Le critère déterminant est le suivant : est-ce que l’information est nécessaire, ou non, à l’amélioration de la production/distribution de biens et services ? Sont par exemple considérées comme nécessaires :

■ les informations techniques relatives aux biens/services (enregistrement, certification, etc.) ;

■ les informations relatives à la fourniture des biens/services du contrat (inventaire, stock, etc.) ;

■ les informations agrégées relatives aux consommateurs sur les biens/services consommés et leurs préférences.
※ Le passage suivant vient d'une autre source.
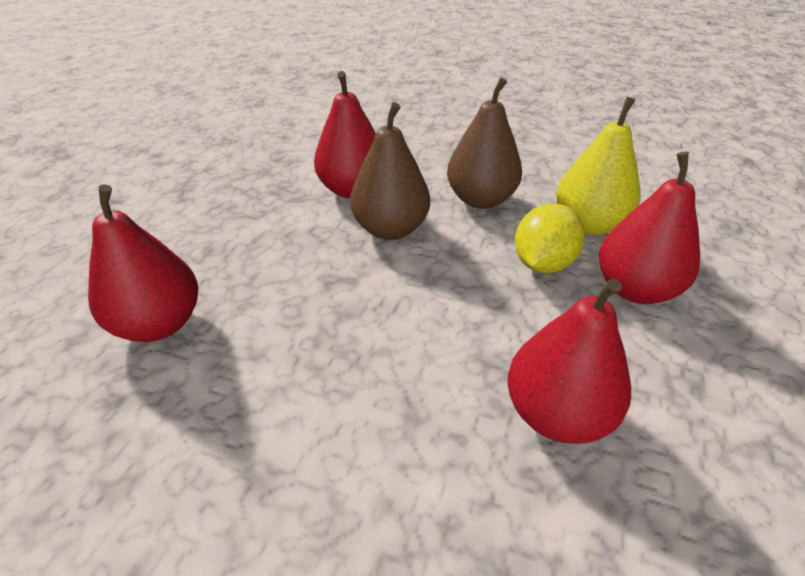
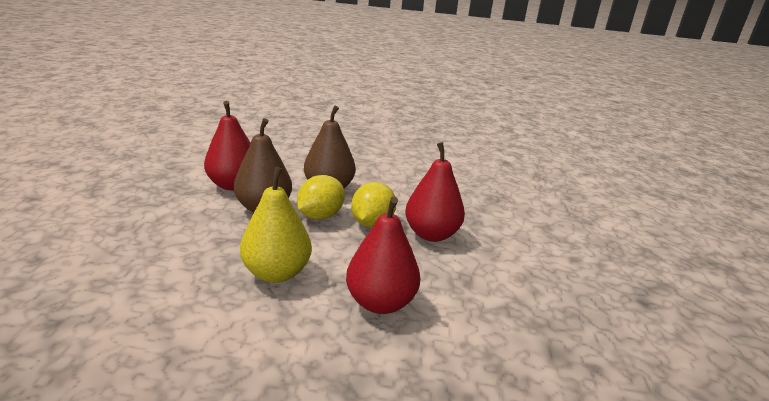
camera: 15 degrees left, 15 degrees down
red pear [88,184,198,342] -> none
yellow pear [556,97,640,235] -> yellow pear moved to [240,167,312,283]
none -> yellow lemon [297,175,345,220]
La Commission fournit plusieurs exemples pour lesquels l’information est nécessaire et donc exemptée :

■ accord de distribution exclusive : informations concernant les territoires ou les groupes de clients attribués à l’acheteur ;

■ contrat de franchise : informations permettant l’application d’un modèle commercial uniforme dans l’ensemble du réseau de franchise ;

■ système de distribution sélective : informations de la part des distributeurs concernant leurs activités pour vérifier leur conformité aux critères de sélection.

La Commission précise enfin que des précautions, telles qu’assurer un délai approprié entre la production de l’information et l’échange ou encore l’utilisation interne de « firewall », peuvent minimiser le risque.